__TASK PROMPT__
Copy out each line below containing "Viewport".

__Page-level text extractions__

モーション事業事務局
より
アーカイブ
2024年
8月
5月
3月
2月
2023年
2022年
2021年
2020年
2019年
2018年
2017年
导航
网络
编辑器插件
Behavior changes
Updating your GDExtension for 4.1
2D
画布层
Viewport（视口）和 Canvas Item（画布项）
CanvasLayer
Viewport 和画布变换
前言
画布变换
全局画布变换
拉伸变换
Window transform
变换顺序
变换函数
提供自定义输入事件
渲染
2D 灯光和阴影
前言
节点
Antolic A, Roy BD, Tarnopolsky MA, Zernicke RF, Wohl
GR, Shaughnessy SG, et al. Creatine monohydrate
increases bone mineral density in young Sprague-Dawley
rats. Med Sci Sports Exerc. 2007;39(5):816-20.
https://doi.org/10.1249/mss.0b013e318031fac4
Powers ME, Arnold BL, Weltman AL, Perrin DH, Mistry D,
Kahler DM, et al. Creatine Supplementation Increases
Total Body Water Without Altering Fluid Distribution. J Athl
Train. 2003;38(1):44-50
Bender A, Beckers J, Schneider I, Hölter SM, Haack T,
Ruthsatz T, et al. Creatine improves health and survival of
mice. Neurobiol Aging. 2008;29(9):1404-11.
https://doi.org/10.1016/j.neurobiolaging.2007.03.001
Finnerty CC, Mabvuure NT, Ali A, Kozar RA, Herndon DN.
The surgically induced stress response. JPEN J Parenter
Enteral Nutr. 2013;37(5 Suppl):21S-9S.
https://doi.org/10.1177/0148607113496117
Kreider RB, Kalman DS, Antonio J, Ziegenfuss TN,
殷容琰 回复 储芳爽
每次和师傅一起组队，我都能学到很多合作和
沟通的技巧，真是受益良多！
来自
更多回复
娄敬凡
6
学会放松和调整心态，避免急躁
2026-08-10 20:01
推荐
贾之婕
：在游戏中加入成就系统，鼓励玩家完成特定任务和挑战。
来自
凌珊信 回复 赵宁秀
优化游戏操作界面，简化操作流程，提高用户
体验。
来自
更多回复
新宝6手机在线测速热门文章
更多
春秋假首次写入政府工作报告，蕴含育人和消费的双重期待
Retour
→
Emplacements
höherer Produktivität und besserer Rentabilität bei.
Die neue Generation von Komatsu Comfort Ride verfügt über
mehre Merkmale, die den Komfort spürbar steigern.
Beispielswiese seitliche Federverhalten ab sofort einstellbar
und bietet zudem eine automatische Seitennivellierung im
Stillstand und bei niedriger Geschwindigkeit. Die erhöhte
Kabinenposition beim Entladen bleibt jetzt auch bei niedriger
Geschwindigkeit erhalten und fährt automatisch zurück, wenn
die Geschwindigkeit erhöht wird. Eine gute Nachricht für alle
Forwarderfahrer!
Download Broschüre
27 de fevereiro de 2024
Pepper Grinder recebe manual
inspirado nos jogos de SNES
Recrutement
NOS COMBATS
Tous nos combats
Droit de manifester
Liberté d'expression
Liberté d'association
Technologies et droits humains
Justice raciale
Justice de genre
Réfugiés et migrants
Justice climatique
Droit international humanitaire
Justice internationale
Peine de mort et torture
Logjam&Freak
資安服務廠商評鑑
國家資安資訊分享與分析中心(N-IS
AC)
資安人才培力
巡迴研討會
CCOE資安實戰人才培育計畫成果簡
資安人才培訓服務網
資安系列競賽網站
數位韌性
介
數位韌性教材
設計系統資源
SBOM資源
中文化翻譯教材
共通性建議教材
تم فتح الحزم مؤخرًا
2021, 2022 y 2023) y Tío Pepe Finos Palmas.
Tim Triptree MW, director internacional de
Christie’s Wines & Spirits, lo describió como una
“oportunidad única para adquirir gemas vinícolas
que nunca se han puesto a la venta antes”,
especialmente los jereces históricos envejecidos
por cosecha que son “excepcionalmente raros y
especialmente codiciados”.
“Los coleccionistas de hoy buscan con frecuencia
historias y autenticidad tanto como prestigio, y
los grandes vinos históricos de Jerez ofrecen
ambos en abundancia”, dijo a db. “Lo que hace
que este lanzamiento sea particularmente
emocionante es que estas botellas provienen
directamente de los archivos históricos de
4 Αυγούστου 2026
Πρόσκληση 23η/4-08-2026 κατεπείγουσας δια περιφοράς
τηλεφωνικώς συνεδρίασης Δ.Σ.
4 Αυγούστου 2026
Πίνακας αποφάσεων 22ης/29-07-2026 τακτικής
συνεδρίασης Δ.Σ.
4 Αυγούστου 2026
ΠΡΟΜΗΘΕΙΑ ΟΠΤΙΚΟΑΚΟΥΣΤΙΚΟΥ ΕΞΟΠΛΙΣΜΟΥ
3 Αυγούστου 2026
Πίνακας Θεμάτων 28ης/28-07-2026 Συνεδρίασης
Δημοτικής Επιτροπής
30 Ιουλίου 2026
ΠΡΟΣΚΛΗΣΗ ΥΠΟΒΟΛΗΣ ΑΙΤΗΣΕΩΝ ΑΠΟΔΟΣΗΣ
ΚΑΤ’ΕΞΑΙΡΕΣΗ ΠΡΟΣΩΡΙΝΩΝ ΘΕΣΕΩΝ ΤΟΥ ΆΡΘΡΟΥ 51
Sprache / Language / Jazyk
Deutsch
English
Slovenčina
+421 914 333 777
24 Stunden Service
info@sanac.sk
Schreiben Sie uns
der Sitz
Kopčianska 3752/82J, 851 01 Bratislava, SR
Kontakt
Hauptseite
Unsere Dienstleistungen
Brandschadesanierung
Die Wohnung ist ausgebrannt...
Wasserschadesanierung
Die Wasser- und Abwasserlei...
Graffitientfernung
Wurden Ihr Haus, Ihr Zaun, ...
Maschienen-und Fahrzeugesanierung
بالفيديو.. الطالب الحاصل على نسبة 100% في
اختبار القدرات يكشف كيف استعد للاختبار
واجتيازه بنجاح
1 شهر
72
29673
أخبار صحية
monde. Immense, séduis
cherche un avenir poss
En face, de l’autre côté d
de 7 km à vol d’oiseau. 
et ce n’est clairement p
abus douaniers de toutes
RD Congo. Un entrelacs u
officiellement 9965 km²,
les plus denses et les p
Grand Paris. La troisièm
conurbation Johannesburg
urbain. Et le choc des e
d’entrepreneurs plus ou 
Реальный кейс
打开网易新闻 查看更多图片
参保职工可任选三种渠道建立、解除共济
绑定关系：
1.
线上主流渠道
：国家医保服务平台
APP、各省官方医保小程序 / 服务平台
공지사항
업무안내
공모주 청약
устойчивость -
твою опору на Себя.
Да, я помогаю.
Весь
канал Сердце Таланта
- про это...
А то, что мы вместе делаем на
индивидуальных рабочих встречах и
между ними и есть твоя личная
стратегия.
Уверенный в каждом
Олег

__EXERCISE OUTPUT__
Viewport（视口）和 Canvas Item（画布项）
Viewport 和画布变换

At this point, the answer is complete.